> **Exercise brief**
Wherever a line in the data below holds "APERTURE", copy that line.

Top of Listed entries

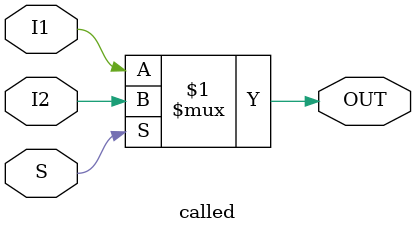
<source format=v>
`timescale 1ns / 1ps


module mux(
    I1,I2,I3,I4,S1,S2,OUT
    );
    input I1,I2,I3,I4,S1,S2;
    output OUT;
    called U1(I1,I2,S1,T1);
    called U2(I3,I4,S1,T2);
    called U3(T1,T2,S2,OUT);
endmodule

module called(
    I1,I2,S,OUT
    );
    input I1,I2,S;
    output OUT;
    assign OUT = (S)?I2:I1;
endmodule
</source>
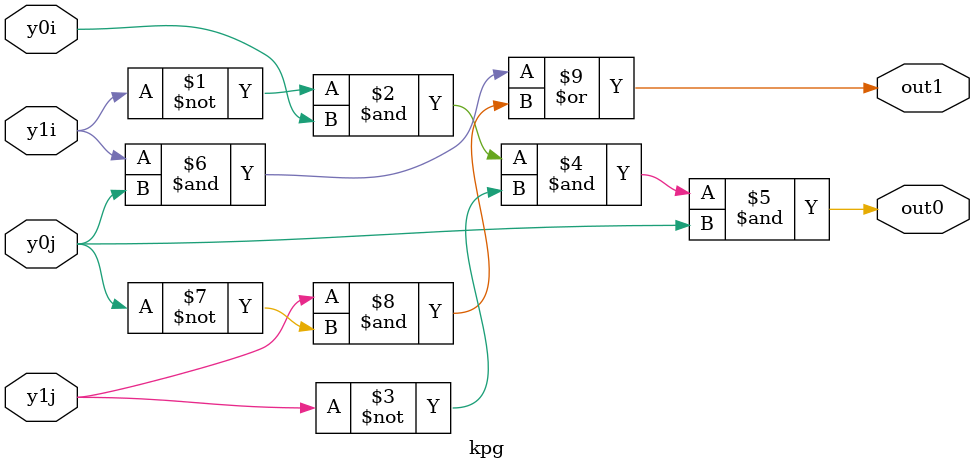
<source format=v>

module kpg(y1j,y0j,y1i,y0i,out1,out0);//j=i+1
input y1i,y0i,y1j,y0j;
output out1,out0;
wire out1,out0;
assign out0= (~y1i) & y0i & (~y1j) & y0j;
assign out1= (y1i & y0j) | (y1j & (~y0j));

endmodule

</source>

Bottom of Listed entries
Top of Listed entries

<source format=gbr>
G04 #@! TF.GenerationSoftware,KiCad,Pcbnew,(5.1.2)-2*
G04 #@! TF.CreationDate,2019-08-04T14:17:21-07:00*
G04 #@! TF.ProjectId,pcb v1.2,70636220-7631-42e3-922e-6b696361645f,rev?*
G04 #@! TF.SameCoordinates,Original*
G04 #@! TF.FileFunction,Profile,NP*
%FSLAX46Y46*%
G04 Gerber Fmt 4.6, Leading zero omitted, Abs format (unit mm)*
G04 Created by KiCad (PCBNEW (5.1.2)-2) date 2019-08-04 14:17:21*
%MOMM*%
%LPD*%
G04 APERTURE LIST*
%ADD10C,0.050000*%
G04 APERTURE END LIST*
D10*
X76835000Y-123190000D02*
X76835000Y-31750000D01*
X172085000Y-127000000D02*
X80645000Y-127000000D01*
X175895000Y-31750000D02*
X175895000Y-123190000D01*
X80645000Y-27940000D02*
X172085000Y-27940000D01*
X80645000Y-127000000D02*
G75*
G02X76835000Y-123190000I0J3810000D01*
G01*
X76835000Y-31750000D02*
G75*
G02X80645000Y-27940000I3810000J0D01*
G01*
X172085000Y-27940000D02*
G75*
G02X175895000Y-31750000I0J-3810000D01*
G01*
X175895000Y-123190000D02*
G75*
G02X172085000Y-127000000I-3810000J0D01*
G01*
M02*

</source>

Bottom of Listed entries

> **Reply to the task**
G04 APERTURE LIST*
G04 APERTURE END LIST*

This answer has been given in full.